▼
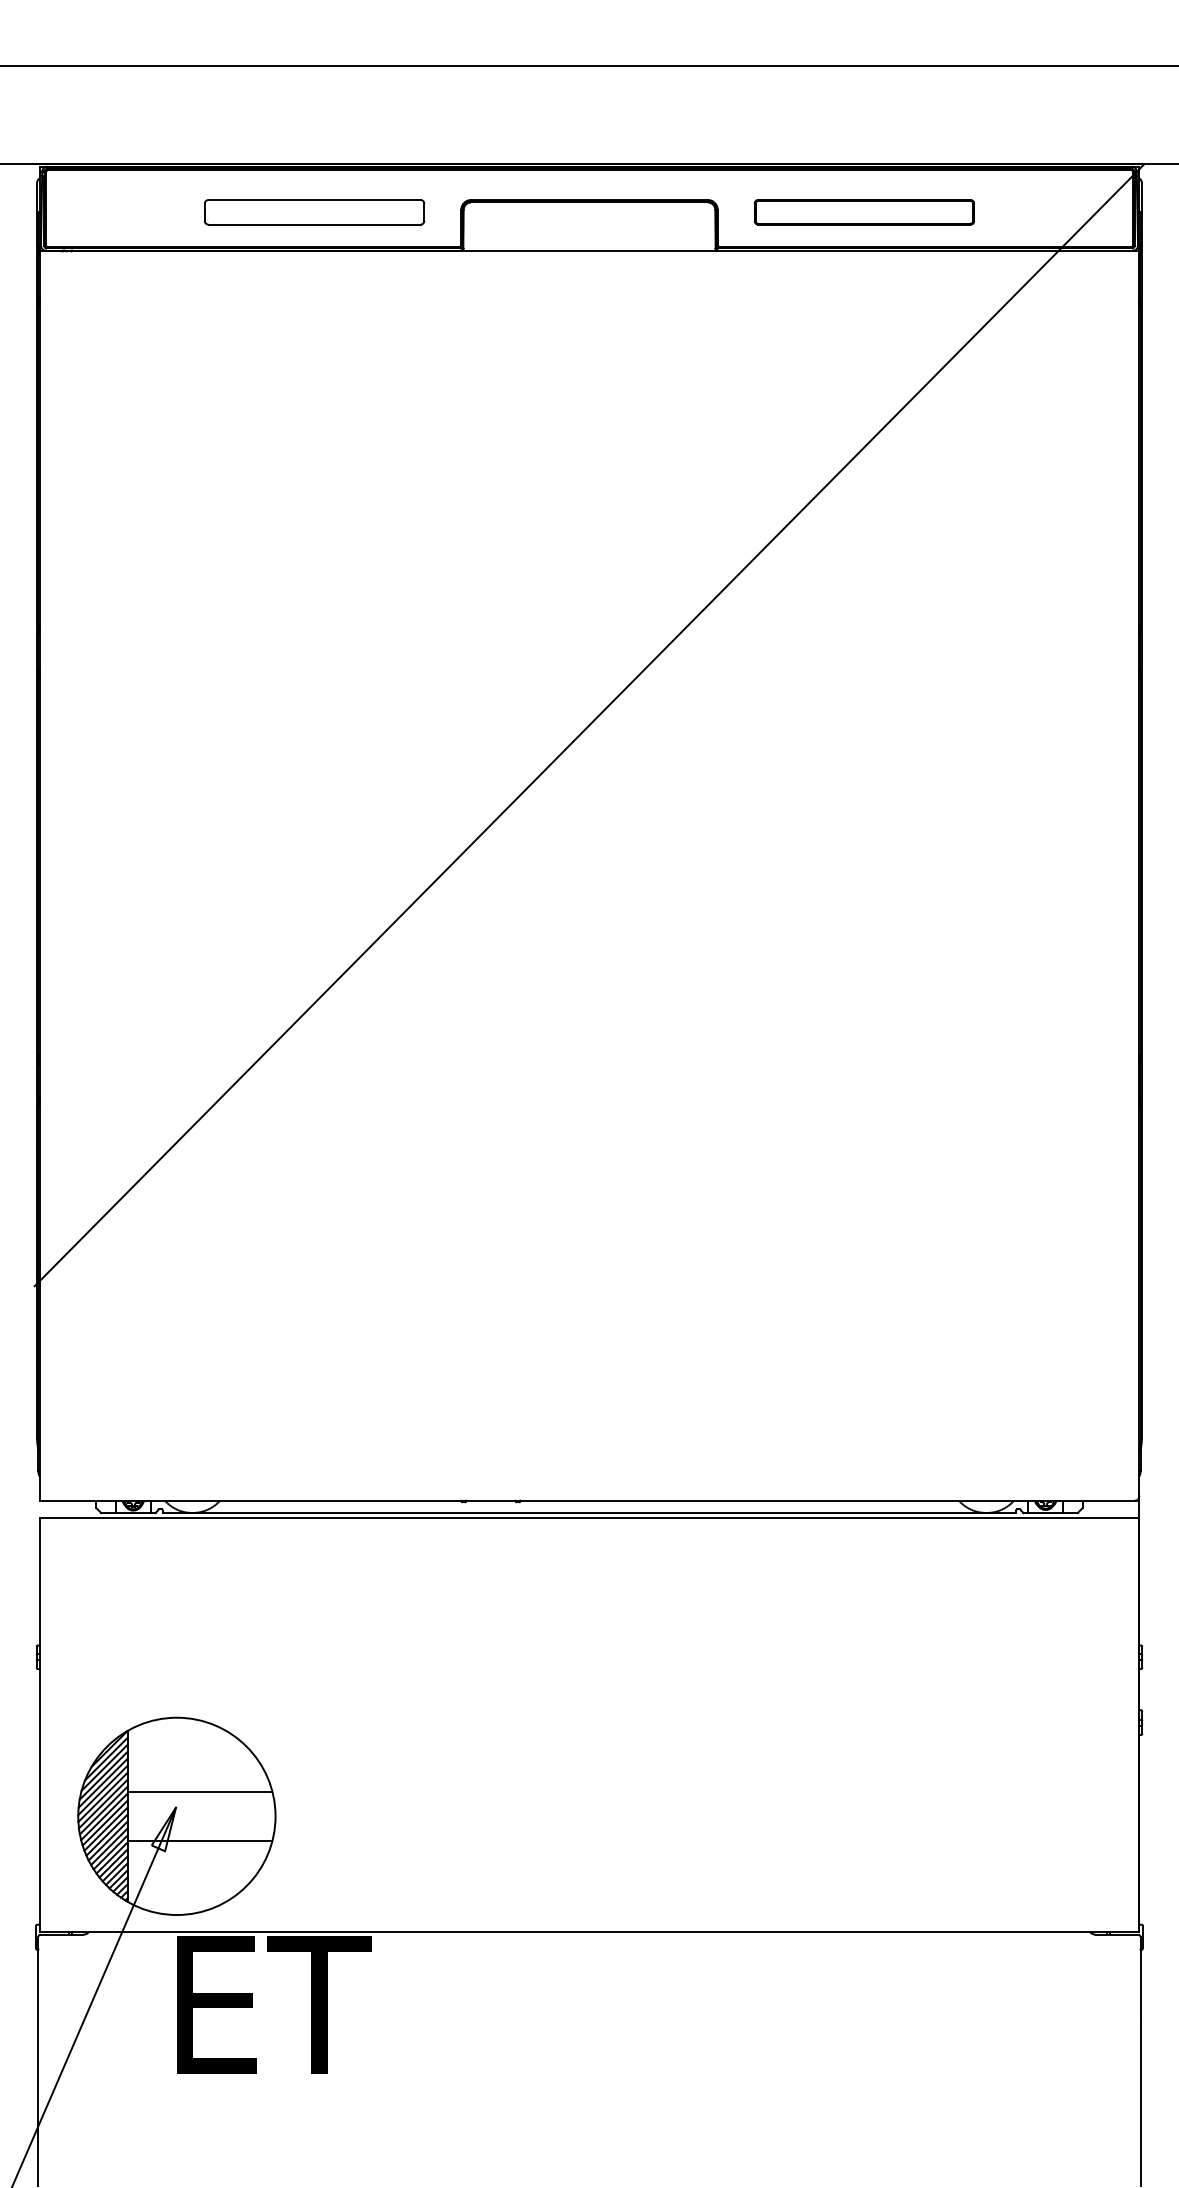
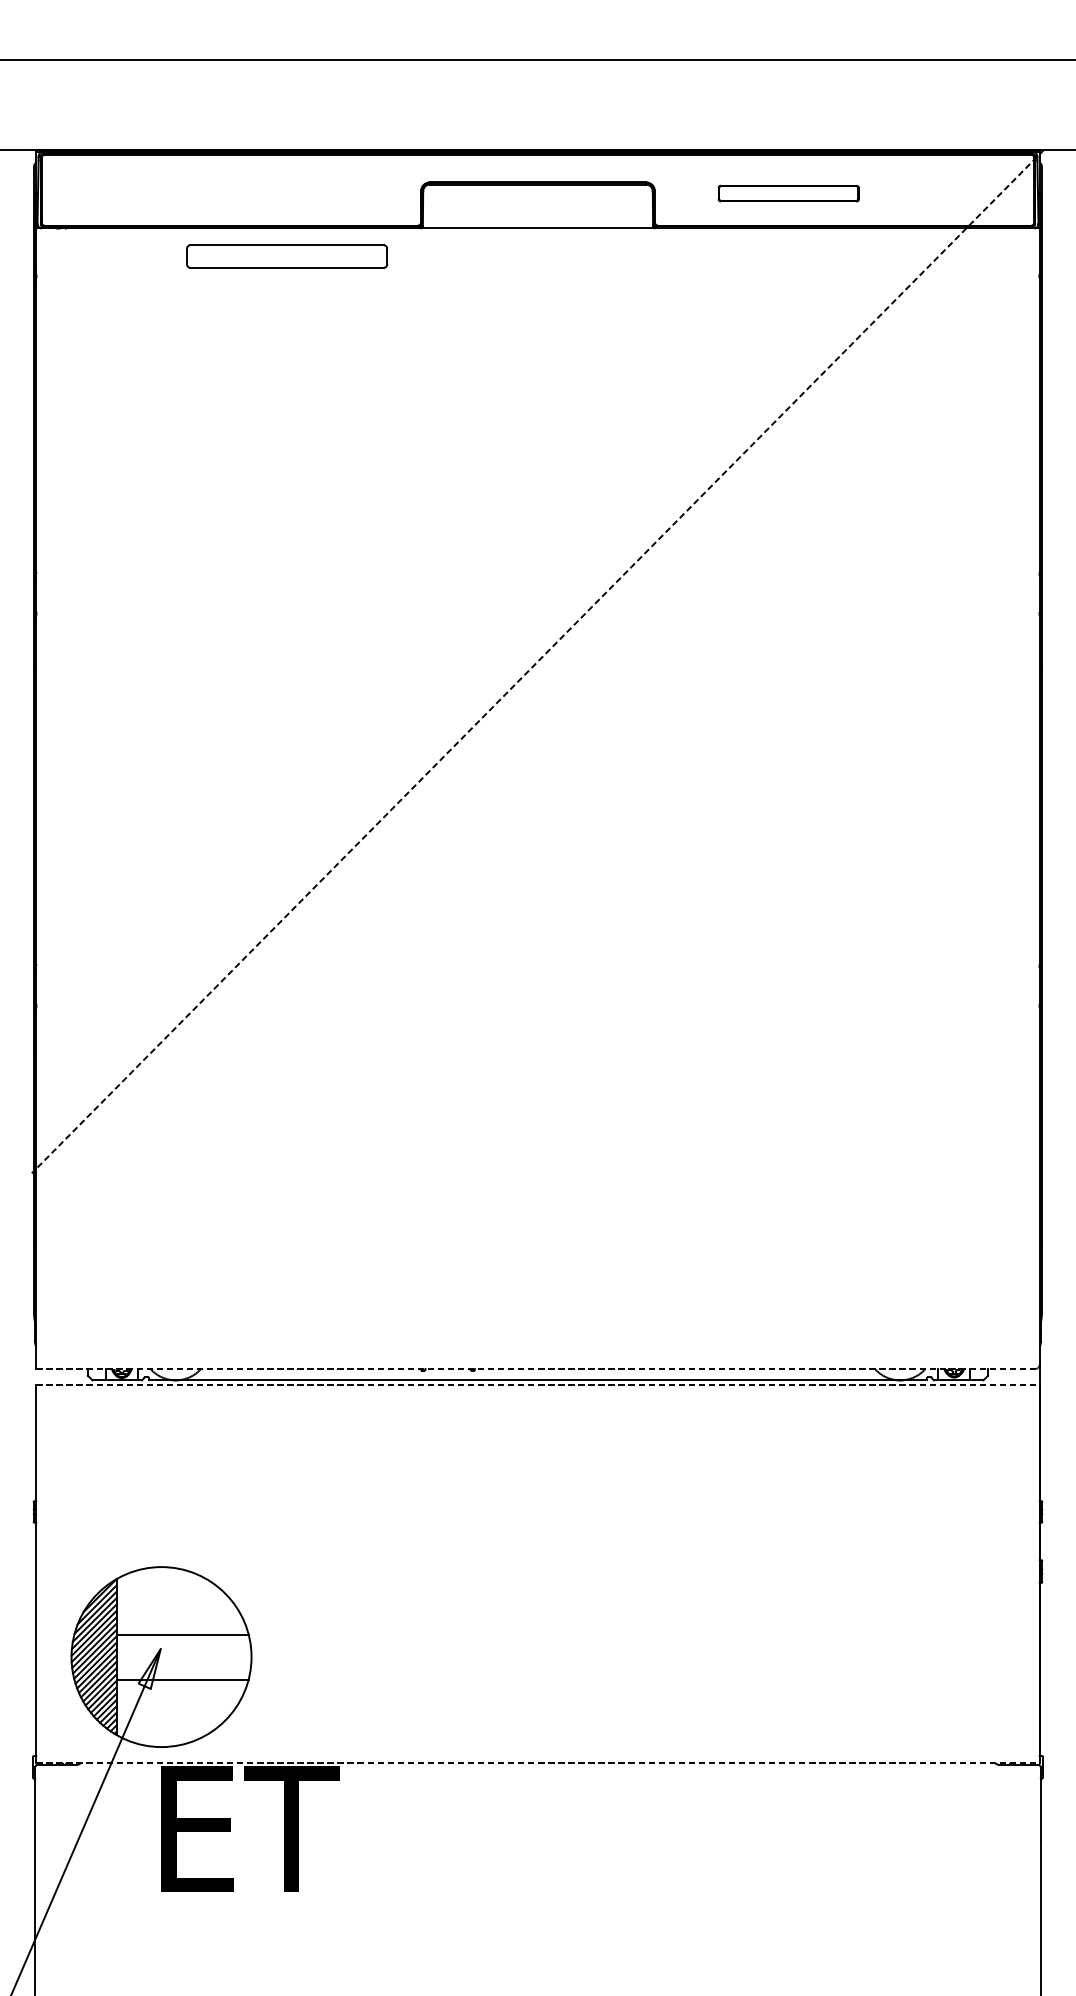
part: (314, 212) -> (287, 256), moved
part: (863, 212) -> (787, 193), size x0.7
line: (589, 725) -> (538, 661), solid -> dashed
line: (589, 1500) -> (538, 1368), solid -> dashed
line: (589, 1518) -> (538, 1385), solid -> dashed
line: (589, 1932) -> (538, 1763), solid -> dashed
▲
> ABOUT THIS EXERCISE: Set the listing down in full and exactly. Pictures within it should not appear in the copy.

> RESPONSE:
part: (314, 212) -> (287, 256), moved
part: (863, 212) -> (787, 193), size x0.7
line: (589, 725) -> (538, 661), solid -> dashed
line: (589, 1500) -> (538, 1368), solid -> dashed
line: (589, 1518) -> (538, 1385), solid -> dashed
line: (589, 1932) -> (538, 1763), solid -> dashed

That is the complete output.